TAREFAS ::
1 > Indique todos os anos de Mundiais em que Ochoa esteve presente, segundo o texto sobre Ochoa.
2 > Prossiga o texto sobre Ochoa a partir do ponto em que termina.

TEXTO PARA LEITURA ::

★ ★ ★

“Dei tudo o que tinha pelos clubes que representei e pela seleção e hoje penduro as luvas”, resumiu Ochoa, que alinhou no AVS na época 2024/25, na I Liga portuguesa, antes de se transferir para os cipriotas do AEL Limassol, o último clube do histórico guarda-redes mexicano.
Tal como o português Cristiano Ronaldo e o argentino Lionel Messi, Ochoa esteve presente nos Mundiais de 2006, 2010, 2014, 2018, 2022 e 2026, mas apenas jogou em quatro edições (2014, 2018, 2022 e 2026), terminando a carreira com 154 internacionalizações, marca apenas superada pelos compatriotas Andrés Guardado e Claudio Suárez.

★ ★ ★

EXTRATO DOS DADOS ::
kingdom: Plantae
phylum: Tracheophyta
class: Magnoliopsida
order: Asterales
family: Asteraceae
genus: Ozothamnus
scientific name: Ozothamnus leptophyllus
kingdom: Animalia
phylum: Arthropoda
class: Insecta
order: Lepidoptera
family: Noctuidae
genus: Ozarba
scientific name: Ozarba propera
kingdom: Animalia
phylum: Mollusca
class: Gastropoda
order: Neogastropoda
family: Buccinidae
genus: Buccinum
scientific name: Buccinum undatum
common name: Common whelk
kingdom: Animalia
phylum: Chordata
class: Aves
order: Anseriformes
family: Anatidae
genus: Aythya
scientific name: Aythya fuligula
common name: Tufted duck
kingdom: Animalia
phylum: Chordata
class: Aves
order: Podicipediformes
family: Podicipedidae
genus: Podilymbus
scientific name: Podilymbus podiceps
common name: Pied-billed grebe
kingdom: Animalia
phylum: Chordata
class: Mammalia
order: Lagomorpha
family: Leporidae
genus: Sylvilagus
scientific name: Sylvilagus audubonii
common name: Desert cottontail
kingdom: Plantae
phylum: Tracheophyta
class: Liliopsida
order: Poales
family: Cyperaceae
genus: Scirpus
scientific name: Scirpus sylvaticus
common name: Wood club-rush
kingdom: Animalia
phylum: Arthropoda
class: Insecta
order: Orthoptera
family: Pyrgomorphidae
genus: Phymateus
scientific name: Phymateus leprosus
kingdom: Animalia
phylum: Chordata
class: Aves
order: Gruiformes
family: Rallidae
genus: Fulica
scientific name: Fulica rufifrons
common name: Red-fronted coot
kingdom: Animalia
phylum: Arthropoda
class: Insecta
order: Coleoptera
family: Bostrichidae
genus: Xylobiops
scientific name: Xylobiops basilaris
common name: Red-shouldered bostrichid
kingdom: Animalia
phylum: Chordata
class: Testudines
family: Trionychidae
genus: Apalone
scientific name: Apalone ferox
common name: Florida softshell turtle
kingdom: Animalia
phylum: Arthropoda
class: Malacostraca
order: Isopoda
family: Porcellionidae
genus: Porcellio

★ ★ ★

RESPOSTAS ::
1 > 2006, 2010, 2014, 2018, 2022 e 2026.

2 >
No Mundial2026, que foi organizado pelo México, em conjunto com os Estados Unidos e o Canadá, o veterano guarda-redes jogou apenas 12 minutos, como suplente utilizado no jogo com a República Checa, vencido por 3-0 pela seleção mexicana, que foi depois eliminada pela Inglaterra nos oitavos de final.
Ochoa iniciou a carreira profissional no Club América, tendo depois representado Ajaccio (França), Málaga, Granada (ambos em Espanha), Standard Liège (Bélgica) e Salernitana (Itália), antes de integrar os plantéis de AVS e o AEL Limassol.